Review of THE MIRACLE OF MINDFULNESS: AN INTRODUCTION TO THE PRACTICE OF MEDITATION by THICH NHAT HANH
(translated by MOBI HO)

I waffled on whether or not to review this book, because it reads so spiritual that reducing it to a review feels somewhat sacrilegious. That disclaimer aside, while mindfulness and Buddhism are higher concepts, books are still products. A book is not special simply for being about mindfulness; a good book requires more from the author than topic selection.

THE MIRACLE OF MINDFULNESS is an excellent-ish starting place for someone new to mindfulness. I add “ish,” because the tone is definitely that of someone immersed in the concept for years, and some of the techniques, such as specific meditation approaches, strike me as closer to the deep end than a true beginner might want. However, this book is a slim, easy read that introduces mindfulness staples.

As someone already actively exploring and practicing mindfulness, a lot of this content was familiar. Perhaps more than anything else, what appeals to me about mindfulness the most (as well as what I struggle with the most) is living in the moment. That very phase “living in the moment” has become such a cliché that, for me at least, it’s lost its meaning and wisdom. However, broken down I find the concept life-changing.
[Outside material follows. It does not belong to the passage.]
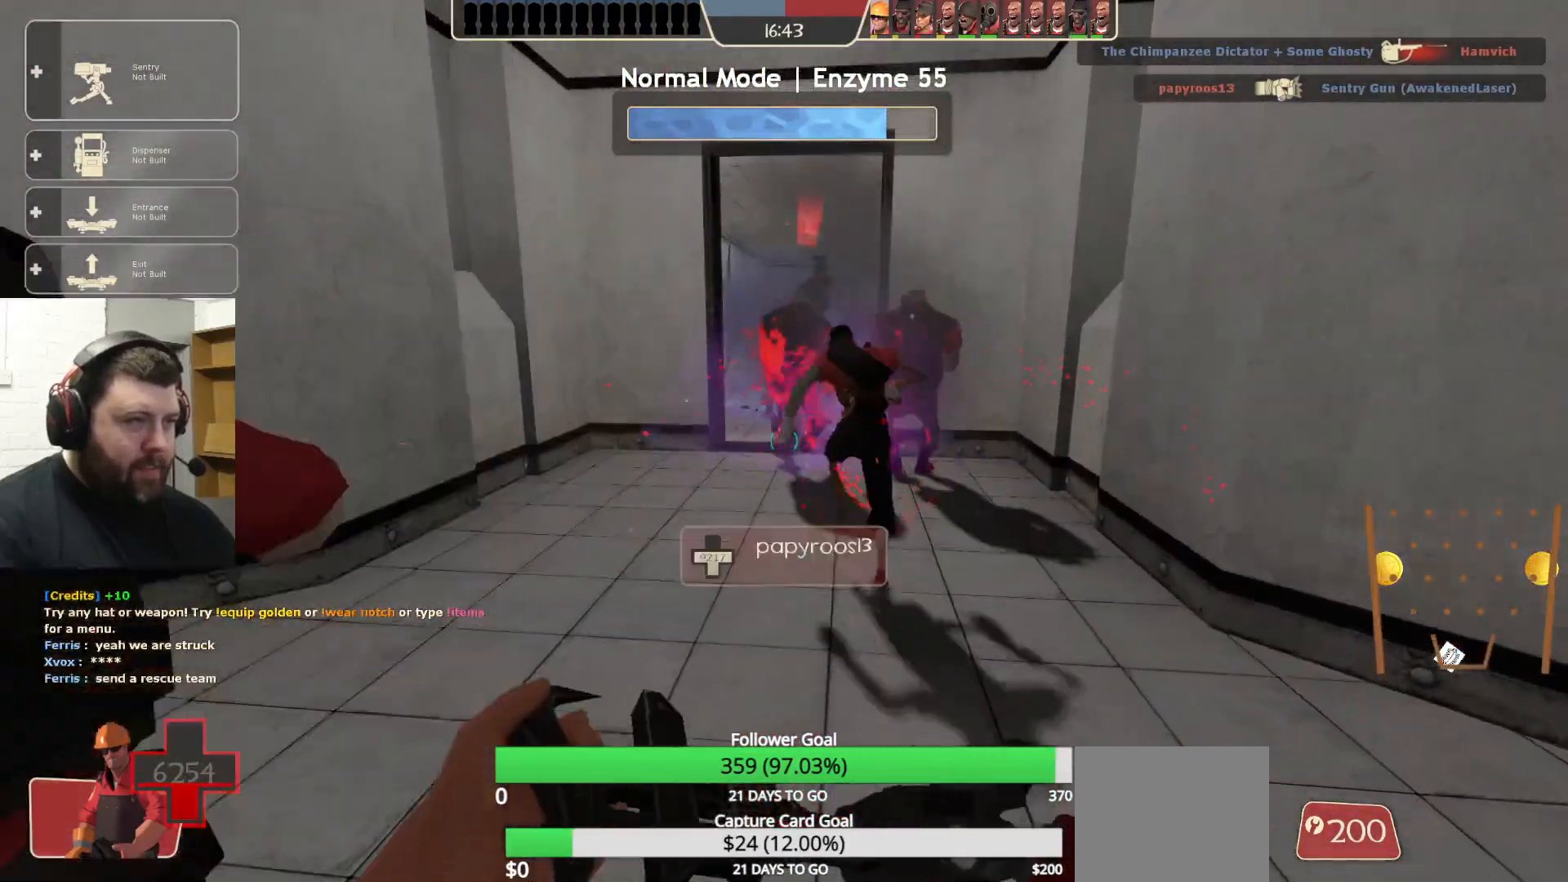
{"buttons": [], "left_stick": "up", "right_stick": "center", "events": [[33, "CROSS", "down"], [167, "CROSS", "up"]]}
THE MIRACLE OF MINDFULNESS encourages approaching “being present in the moment” with simple tasks like dish washing.

Myself, I first encountered mindfulness in terms of mindful eating. Slow and savor are key elements. Focus on your food. Do not eat with the TV on or (be ready to gasp, readers) a book in your hand. Pay close attention to your senses: look, smell, taste, touch. Anecdotal and scientific research alike suggest mindless eating, caused by our busy lives, plays a major role in weight struggles. I also promptly realized that slowing down and really paying attention to the current moment was a skill useful in far more than developing healthy eating habits.

As someone raised among scientists, I scoffed a little at mindfulness at first. The self-compassionate, supportive lingo struck my ear as cheesy and trite. However, as I’ve opened myself up to mindfulness and actually given the techniques a try, I feel more and more besotted with the mindset. Increasingly, I tell people that mindfulness is my religion. For anyone unfamiliar with exactly what mindfulness is, THE MIRACLE OF MINDFULNESS is a good place to start.